*Exercise requirements*
Leave the images out, and otherwise write out each entry exactly.

*Given data*
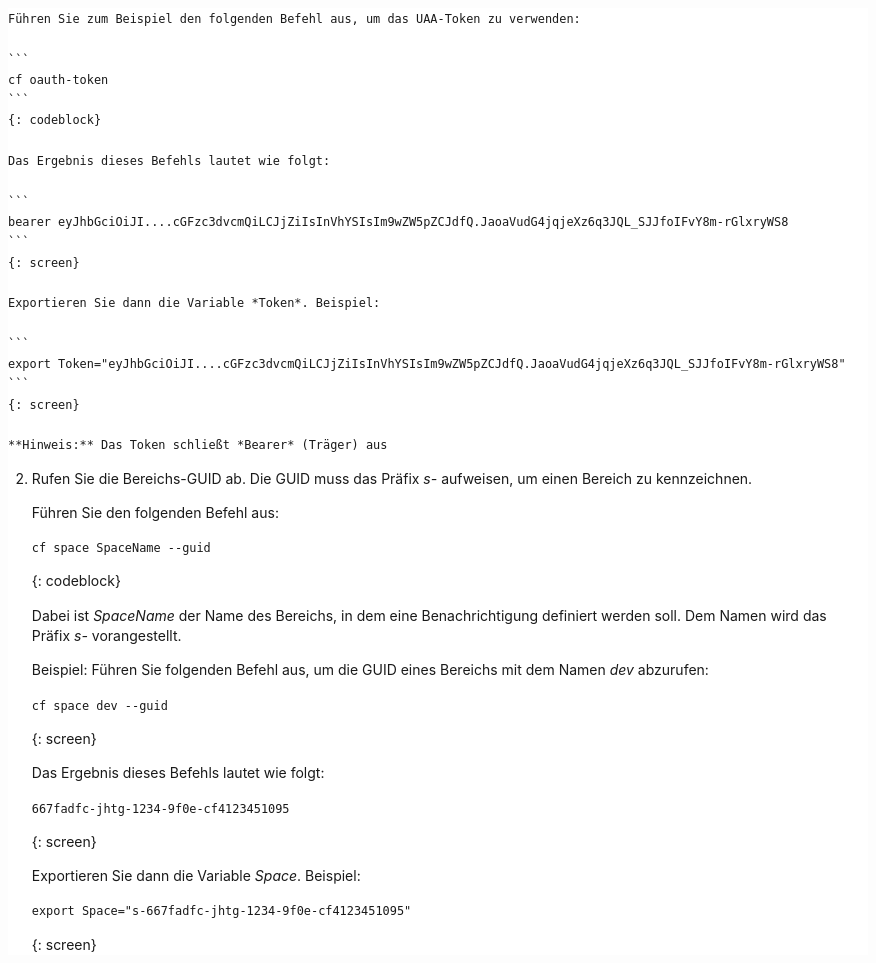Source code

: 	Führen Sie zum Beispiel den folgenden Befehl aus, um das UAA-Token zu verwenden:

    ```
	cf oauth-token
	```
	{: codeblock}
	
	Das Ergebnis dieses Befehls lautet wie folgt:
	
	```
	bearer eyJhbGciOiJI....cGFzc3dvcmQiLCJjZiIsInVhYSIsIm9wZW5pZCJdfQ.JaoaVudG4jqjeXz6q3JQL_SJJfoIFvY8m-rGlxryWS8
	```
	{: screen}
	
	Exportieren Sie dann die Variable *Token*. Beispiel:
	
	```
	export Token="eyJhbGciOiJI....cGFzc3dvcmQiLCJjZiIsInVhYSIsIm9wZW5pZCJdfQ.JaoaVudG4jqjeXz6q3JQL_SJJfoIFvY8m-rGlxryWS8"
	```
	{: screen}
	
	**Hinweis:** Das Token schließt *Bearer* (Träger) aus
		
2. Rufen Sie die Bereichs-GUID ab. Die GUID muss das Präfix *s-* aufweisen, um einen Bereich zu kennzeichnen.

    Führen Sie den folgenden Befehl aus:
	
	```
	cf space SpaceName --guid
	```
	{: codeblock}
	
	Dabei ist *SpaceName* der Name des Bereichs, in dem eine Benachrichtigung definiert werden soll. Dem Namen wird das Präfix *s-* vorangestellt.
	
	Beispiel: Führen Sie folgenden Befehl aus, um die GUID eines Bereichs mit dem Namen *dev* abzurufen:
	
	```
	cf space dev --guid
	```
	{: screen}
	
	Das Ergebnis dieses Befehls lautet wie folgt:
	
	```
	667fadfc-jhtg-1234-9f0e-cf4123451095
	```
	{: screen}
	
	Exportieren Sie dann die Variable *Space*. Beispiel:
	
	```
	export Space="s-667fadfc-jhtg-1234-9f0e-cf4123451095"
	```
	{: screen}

*Finished task*
Source code

: 	Führen Sie zum Beispiel den folgenden Befehl aus, um das UAA-Token zu verwenden:

    ```
	cf oauth-token
	```
	{: codeblock}
	
	Das Ergebnis dieses Befehls lautet wie folgt:
	
	```
	bearer eyJhbGciOiJI....cGFzc3dvcmQiLCJjZiIsInVhYSIsIm9wZW5pZCJdfQ.JaoaVudG4jqjeXz6q3JQL_SJJfoIFvY8m-rGlxryWS8
	```
	{: screen}
	
	Exportieren Sie dann die Variable *Token*. Beispiel:
	
	```
	export Token="eyJhbGciOiJI....cGFzc3dvcmQiLCJjZiIsInVhYSIsIm9wZW5pZCJdfQ.JaoaVudG4jqjeXz6q3JQL_SJJfoIFvY8m-rGlxryWS8"
	```
	{: screen}
	
	**Hinweis:** Das Token schließt *Bearer* (Träger) aus
		
2. Rufen Sie die Bereichs-GUID ab. Die GUID muss das Präfix *s-* aufweisen, um einen Bereich zu kennzeichnen.

    Führen Sie den folgenden Befehl aus:
	
	```
	cf space SpaceName --guid
	```
	{: codeblock}
	
	Dabei ist *SpaceName* der Name des Bereichs, in dem eine Benachrichtigung definiert werden soll. Dem Namen wird das Präfix *s-* vorangestellt.
	
	Beispiel: Führen Sie folgenden Befehl aus, um die GUID eines Bereichs mit dem Namen *dev* abzurufen:
	
	```
	cf space dev --guid
	```
	{: screen}
	
	Das Ergebnis dieses Befehls lautet wie folgt:
	
	```
	667fadfc-jhtg-1234-9f0e-cf4123451095
	```
	{: screen}
	
	Exportieren Sie dann die Variable *Space*. Beispiel:
	
	```
	export Space="s-667fadfc-jhtg-1234-9f0e-cf4123451095"
	```
	{: screen}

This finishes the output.